**** Quoted passage

[<prev] [next>] [<thread-prev] [thread-next>] [day] [month] [year] [list]
Message-ID: <Pine.LNX.4.64.0809241451320.18811@hs20-bc2-1.build.redhat.com>
Date: Wed, 24 Sep 2008 14:52:18 -0400 (EDT)
From: Mikulas Patocka <mpatocka@...hat.com>
To: Andrew Morton <akpm@...ux-foundation.org>
cc: linux-kernel@...r.kernel.org, linux-mm@...r.kernel.org,
agk@...hat.com, mbroz@...hat.com, chris@...chsys.com
Subject: [PATCH 2/3] Memory management livelock
Avoid starvation when walking address space.
Signed-off-by: Mikulas Patocka <mpatocka@...hat.com>
---
include/linux/pagemap.h | 1 +
mm/filemap.c | 20 ++++++++++++++++++++
mm/page-writeback.c | 37 ++++++++++++++++++++++++++++++++++++-
mm/truncate.c | 24 +++++++++++++++++++++++-
4 files changed, 80 insertions(+), 2 deletions(-)
Index: linux-2.6.27-rc7-devel/include/linux/pagemap.h
===================================================================
--- linux-2.6.27-rc7-devel.orig/include/linux/pagemap.h 2008-09-24 02:57:37.000000000 +0200
+++ linux-2.6.27-rc7-devel/include/linux/pagemap.h 2008-09-24 02:59:04.000000000 +0200
@@ -21,6 +21,7 @@
#define AS_EIO (__GFP_BITS_SHIFT + 0) /* IO error on async write */
#define AS_ENOSPC (__GFP_BITS_SHIFT + 1) /* ENOSPC on async write */
#define AS_MM_ALL_LOCKS (__GFP_BITS_SHIFT + 2) /* under mm_take_all_locks() */
+#define AS_STARVATION (__GFP_BITS_SHIFT + 3) /* an anti-starvation barrier */
static inline void mapping_set_error(struct address_space *mapping, int error)
{
Index: linux-2.6.27-rc7-devel/mm/filemap.c
===================================================================
--- linux-2.6.27-rc7-devel.orig/mm/filemap.c 2008-09-24 02:59:33.000000000 +0200
+++ linux-2.6.27-rc7-devel/mm/filemap.c 2008-09-24 03:13:47.000000000 +0200
@@ -269,10 +269,19 @@ int wait_on_page_writeback_range(struct
int nr_pages;
int ret = 0;
pgoff_t index;
+ long pages_to_process;
if (end < start)
return 0;
+ /*
+ * Estimate the number of pages to process. If we process significantly
+ * more than this, someone is making writeback pages under us.
+ * We must pull the anti-starvation plug.

********
**** Listed entries

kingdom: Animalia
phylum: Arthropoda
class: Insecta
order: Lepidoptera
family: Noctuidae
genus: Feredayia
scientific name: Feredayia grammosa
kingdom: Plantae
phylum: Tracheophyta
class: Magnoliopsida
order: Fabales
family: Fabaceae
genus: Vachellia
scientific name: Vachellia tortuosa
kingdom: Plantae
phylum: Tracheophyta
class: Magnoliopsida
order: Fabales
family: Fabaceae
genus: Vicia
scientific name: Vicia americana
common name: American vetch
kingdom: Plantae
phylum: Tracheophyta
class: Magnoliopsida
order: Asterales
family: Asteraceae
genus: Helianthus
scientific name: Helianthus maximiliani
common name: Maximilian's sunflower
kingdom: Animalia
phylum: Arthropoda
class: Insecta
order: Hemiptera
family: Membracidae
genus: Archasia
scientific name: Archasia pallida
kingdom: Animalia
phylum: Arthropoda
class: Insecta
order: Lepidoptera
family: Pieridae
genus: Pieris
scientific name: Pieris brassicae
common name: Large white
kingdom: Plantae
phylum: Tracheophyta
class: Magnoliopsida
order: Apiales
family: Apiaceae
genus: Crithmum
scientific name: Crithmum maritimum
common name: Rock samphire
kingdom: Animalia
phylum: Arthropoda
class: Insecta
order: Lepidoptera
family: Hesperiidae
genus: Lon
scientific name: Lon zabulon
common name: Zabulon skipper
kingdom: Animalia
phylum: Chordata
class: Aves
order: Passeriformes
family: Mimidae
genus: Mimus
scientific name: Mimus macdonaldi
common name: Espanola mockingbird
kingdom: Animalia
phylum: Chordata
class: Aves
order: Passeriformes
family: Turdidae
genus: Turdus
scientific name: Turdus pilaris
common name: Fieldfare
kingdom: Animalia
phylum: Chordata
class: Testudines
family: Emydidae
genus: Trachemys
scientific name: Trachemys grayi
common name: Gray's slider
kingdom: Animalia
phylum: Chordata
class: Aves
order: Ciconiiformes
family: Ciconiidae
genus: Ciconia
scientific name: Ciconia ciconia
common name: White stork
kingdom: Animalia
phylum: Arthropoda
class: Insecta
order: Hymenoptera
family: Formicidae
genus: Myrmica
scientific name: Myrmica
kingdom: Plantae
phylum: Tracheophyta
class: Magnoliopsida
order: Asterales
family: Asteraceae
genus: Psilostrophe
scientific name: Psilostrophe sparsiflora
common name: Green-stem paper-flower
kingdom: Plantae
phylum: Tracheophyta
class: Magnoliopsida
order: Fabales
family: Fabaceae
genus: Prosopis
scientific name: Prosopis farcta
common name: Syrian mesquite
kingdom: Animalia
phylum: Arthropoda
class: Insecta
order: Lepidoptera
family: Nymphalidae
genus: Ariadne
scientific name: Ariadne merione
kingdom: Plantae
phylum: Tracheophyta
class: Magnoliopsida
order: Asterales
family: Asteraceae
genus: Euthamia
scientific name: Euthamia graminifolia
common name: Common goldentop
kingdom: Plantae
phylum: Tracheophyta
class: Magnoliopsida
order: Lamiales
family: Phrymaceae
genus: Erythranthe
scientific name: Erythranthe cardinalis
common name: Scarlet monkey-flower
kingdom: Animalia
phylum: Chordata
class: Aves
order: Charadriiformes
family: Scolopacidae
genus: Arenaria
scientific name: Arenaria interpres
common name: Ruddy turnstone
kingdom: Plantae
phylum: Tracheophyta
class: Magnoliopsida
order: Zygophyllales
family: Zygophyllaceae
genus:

********

Task requirements.
[A] Which files does the memory management livelock patch change, according to its summary of changed files?
[B] Continue the memory management livelock patch after the line "We must pull the anti-starvation plug."

Responses to the exercise.
[A]
include/linux/pagemap.h
mm/filemap.c
mm/page-writeback.c
mm/truncate.c

[B]
+ */
+ pages_to_process = bdi_stat(mapping->backing_dev_info, BDI_WRITEBACK);
+ pages_to_process += (pages_to_process >> 3) + 16;
+
pagevec_init(&pvec, 0);
index = start;
while ((index <= end) &&
@@ -288,6 +297,10 @@ int wait_on_page_writeback_range(struct
if (page->index > end)
continue;
+ if (pages_to_process >= 0)
+ if (!pages_to_process--)
+ wait_on_bit_lock(&mapping->flags, AS_STARVATION, wait_action_schedule, TASK_UNINTERRUPTIBLE);
+
wait_on_page_writeback(page);
if (PageError(page))
ret = -EIO;
@@ -296,6 +309,13 @@ int wait_on_page_writeback_range(struct
cond_resched();
}
+ if (pages_to_process < 0) {
+ smp_mb__before_clear_bit();
+ clear_bit(AS_STARVATION, &mapping->flags);
+ smp_mb__after_clear_bit();
+ wake_up_bit(&mapping->flags, AS_STARVATION);
+ }
+
/* Check for outstanding write errors */
if (test_and_clear_bit(AS_ENOSPC, &mapping->flags))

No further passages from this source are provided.